The witnesses are expected to offer evidence that Mr Lopez and his closest colleagues amassed large quantities of top secret GM documents before suddenly jumping ship to VW in March. GM says these documents, which include details of future models and advance purchasing lists for suppliers, have been missing since then.
The hearing was forced by Der Spiegel, which is seeking to overturn a temporary injunction brought by Volkswagen to prevent it repeating allegations of large-scale industrial espionage by Mr Lopez.

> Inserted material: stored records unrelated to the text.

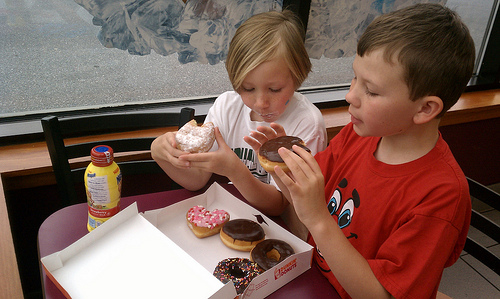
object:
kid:
[150, 10, 328, 221]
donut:
[173, 118, 216, 156]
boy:
[241, 3, 477, 298]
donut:
[255, 135, 310, 173]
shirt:
[305, 121, 472, 298]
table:
[39, 183, 342, 299]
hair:
[224, 9, 313, 94]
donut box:
[39, 181, 312, 299]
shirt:
[198, 90, 327, 193]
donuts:
[184, 204, 232, 239]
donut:
[211, 257, 265, 296]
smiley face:
[304, 178, 359, 273]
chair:
[38, 107, 195, 209]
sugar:
[255, 111, 283, 119]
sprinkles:
[224, 259, 238, 265]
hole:
[263, 249, 282, 263]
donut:
[219, 218, 265, 252]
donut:
[249, 238, 295, 272]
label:
[272, 257, 298, 280]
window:
[0, 0, 499, 123]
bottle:
[83, 145, 123, 232]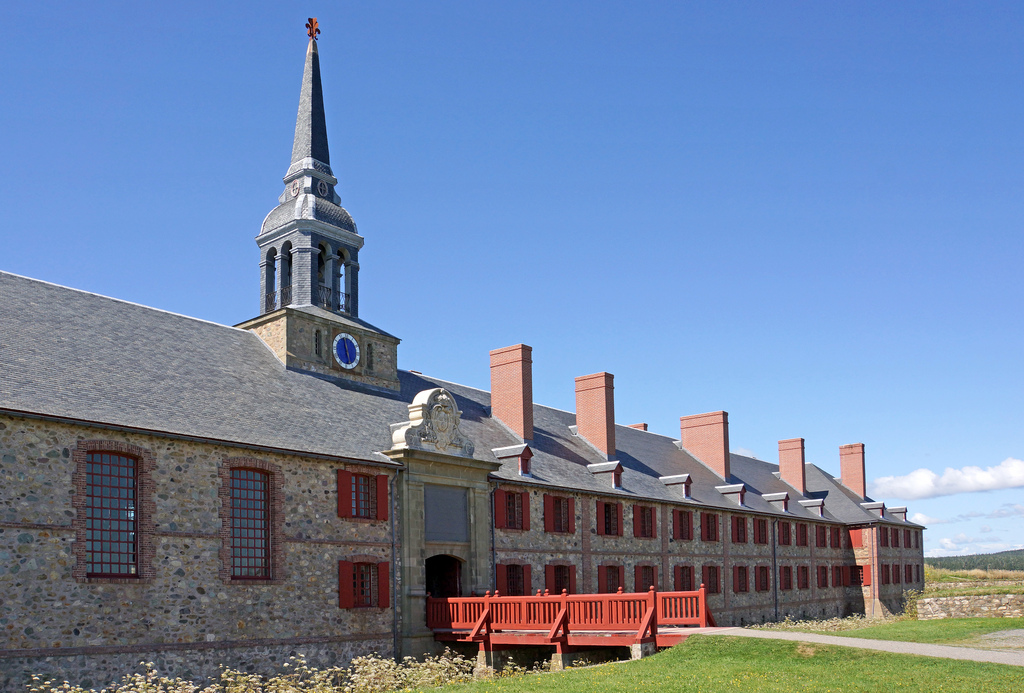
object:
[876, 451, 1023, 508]
clouds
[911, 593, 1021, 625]
wall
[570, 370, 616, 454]
chimney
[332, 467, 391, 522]
window fram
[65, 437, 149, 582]
window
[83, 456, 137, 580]
safety bars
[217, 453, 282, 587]
frame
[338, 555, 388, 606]
frame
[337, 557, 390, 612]
window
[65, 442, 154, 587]
frame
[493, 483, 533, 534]
window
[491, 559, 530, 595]
window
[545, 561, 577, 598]
window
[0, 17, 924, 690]
church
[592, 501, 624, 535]
window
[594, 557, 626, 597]
window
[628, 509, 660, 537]
window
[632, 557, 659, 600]
window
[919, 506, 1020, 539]
clouds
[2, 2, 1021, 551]
sky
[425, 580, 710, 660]
bridge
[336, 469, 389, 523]
window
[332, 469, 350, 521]
shutter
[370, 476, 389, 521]
shutter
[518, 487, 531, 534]
shutters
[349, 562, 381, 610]
window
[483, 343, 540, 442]
chimney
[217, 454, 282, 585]
windows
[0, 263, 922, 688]
building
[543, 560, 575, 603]
window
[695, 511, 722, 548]
window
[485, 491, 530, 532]
window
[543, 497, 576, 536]
window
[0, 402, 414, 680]
wall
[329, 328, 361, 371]
clock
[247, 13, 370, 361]
tower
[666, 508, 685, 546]
shutters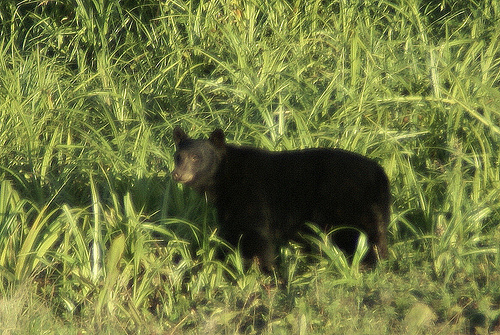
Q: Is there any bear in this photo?
A: Yes, there is a bear.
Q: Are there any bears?
A: Yes, there is a bear.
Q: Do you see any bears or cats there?
A: Yes, there is a bear.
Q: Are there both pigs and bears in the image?
A: No, there is a bear but no pigs.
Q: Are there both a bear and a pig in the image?
A: No, there is a bear but no pigs.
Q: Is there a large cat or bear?
A: Yes, there is a large bear.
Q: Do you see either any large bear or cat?
A: Yes, there is a large bear.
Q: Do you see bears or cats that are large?
A: Yes, the bear is large.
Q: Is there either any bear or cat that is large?
A: Yes, the bear is large.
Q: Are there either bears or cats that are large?
A: Yes, the bear is large.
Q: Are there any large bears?
A: Yes, there is a large bear.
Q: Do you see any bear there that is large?
A: Yes, there is a large bear.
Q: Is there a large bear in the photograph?
A: Yes, there is a large bear.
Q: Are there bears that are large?
A: Yes, there is a bear that is large.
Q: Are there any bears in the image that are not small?
A: Yes, there is a large bear.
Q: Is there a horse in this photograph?
A: No, there are no horses.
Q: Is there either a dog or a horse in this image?
A: No, there are no horses or dogs.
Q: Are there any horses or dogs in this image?
A: No, there are no horses or dogs.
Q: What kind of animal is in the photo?
A: The animal is a bear.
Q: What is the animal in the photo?
A: The animal is a bear.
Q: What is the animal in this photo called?
A: The animal is a bear.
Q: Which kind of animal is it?
A: The animal is a bear.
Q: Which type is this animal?
A: This is a bear.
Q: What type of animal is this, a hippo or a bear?
A: This is a bear.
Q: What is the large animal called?
A: The animal is a bear.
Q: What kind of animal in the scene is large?
A: The animal is a bear.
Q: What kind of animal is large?
A: The animal is a bear.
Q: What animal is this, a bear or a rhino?
A: This is a bear.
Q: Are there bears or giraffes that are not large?
A: No, there is a bear but it is large.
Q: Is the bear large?
A: Yes, the bear is large.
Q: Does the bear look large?
A: Yes, the bear is large.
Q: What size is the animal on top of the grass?
A: The bear is large.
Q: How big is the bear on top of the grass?
A: The bear is large.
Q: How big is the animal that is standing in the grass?
A: The bear is large.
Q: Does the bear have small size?
A: No, the bear is large.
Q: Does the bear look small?
A: No, the bear is large.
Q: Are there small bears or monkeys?
A: No, there is a bear but it is large.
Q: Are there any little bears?
A: No, there is a bear but it is large.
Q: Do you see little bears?
A: No, there is a bear but it is large.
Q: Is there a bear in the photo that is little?
A: No, there is a bear but it is large.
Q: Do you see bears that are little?
A: No, there is a bear but it is large.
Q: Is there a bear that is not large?
A: No, there is a bear but it is large.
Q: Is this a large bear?
A: Yes, this is a large bear.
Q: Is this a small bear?
A: No, this is a large bear.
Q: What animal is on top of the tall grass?
A: The bear is on top of the grass.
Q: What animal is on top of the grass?
A: The bear is on top of the grass.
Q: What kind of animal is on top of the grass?
A: The animal is a bear.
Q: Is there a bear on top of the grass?
A: Yes, there is a bear on top of the grass.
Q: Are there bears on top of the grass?
A: Yes, there is a bear on top of the grass.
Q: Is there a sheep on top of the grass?
A: No, there is a bear on top of the grass.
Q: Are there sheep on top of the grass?
A: No, there is a bear on top of the grass.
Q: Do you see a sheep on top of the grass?
A: No, there is a bear on top of the grass.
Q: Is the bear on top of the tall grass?
A: Yes, the bear is on top of the grass.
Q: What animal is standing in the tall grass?
A: The bear is standing in the grass.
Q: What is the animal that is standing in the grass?
A: The animal is a bear.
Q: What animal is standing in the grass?
A: The animal is a bear.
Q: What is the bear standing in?
A: The bear is standing in the grass.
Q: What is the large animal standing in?
A: The bear is standing in the grass.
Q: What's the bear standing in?
A: The bear is standing in the grass.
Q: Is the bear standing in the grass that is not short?
A: Yes, the bear is standing in the grass.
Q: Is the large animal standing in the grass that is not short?
A: Yes, the bear is standing in the grass.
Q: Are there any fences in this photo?
A: No, there are no fences.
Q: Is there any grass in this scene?
A: Yes, there is grass.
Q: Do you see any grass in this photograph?
A: Yes, there is grass.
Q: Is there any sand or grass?
A: Yes, there is grass.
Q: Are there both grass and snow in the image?
A: No, there is grass but no snow.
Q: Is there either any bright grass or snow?
A: Yes, there is bright grass.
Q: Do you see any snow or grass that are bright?
A: Yes, the grass is bright.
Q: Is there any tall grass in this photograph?
A: Yes, there is tall grass.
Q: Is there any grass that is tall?
A: Yes, there is grass that is tall.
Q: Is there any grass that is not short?
A: Yes, there is tall grass.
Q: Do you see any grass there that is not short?
A: Yes, there is tall grass.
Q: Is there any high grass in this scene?
A: Yes, there is high grass.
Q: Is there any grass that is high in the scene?
A: Yes, there is high grass.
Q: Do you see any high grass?
A: Yes, there is high grass.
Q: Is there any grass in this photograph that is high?
A: Yes, there is grass that is high.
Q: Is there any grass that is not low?
A: Yes, there is high grass.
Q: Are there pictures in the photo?
A: No, there are no pictures.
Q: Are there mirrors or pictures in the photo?
A: No, there are no pictures or mirrors.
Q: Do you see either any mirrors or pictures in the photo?
A: No, there are no pictures or mirrors.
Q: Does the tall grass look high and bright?
A: Yes, the grass is high and bright.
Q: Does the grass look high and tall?
A: Yes, the grass is high and tall.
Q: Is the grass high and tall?
A: Yes, the grass is high and tall.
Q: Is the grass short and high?
A: No, the grass is high but tall.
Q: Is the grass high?
A: Yes, the grass is high.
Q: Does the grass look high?
A: Yes, the grass is high.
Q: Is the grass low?
A: No, the grass is high.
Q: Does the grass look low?
A: No, the grass is high.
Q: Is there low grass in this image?
A: No, there is grass but it is high.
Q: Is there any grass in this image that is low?
A: No, there is grass but it is high.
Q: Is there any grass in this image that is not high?
A: No, there is grass but it is high.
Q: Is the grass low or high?
A: The grass is high.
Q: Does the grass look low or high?
A: The grass is high.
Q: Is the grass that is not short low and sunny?
A: No, the grass is sunny but high.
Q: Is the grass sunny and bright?
A: Yes, the grass is sunny and bright.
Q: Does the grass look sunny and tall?
A: Yes, the grass is sunny and tall.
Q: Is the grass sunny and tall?
A: Yes, the grass is sunny and tall.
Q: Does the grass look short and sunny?
A: No, the grass is sunny but tall.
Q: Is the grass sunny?
A: Yes, the grass is sunny.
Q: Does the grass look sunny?
A: Yes, the grass is sunny.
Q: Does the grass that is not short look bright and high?
A: Yes, the grass is bright and high.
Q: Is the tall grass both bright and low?
A: No, the grass is bright but high.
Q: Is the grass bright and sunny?
A: Yes, the grass is bright and sunny.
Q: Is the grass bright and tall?
A: Yes, the grass is bright and tall.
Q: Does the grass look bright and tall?
A: Yes, the grass is bright and tall.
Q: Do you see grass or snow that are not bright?
A: No, there is grass but it is bright.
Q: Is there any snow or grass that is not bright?
A: No, there is grass but it is bright.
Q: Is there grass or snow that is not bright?
A: No, there is grass but it is bright.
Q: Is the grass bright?
A: Yes, the grass is bright.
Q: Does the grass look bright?
A: Yes, the grass is bright.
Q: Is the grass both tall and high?
A: Yes, the grass is tall and high.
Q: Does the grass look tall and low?
A: No, the grass is tall but high.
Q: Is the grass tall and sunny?
A: Yes, the grass is tall and sunny.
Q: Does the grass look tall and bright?
A: Yes, the grass is tall and bright.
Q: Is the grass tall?
A: Yes, the grass is tall.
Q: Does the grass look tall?
A: Yes, the grass is tall.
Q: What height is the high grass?
A: The grass is tall.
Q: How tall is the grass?
A: The grass is tall.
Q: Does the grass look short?
A: No, the grass is tall.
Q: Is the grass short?
A: No, the grass is tall.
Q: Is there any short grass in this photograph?
A: No, there is grass but it is tall.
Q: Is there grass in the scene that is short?
A: No, there is grass but it is tall.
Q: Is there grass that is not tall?
A: No, there is grass but it is tall.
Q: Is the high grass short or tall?
A: The grass is tall.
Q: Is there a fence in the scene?
A: No, there are no fences.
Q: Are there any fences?
A: No, there are no fences.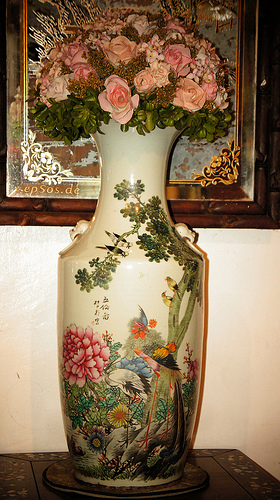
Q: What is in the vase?
A: Flowers.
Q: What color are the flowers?
A: Pink.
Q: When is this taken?
A: During the day.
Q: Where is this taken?
A: In a building.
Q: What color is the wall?
A: White.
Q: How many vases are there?
A: One.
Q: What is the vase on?
A: A table.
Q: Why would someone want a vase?
A: For decoration.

The German magazine has called 22 witnesses, mostly executives from GM and its European subsidiary, Opel, to back up its allegations. 'We are very optimistic that after this hearing we shall be able to report freely and fully again,' Dietrich Krause, Der Spiegel's lawyer, said. 'We would not have started the case if we did not think we would succeed.'
Der Spiegel says it has witnesses who can contradict categorical denials by Mr Lopez that he requested technical details and photographs of specific new Opel models, and that documents were removed. VW, which is likely to be represented at the hearing only by its lawyers, said yesterday that this would not be the final word.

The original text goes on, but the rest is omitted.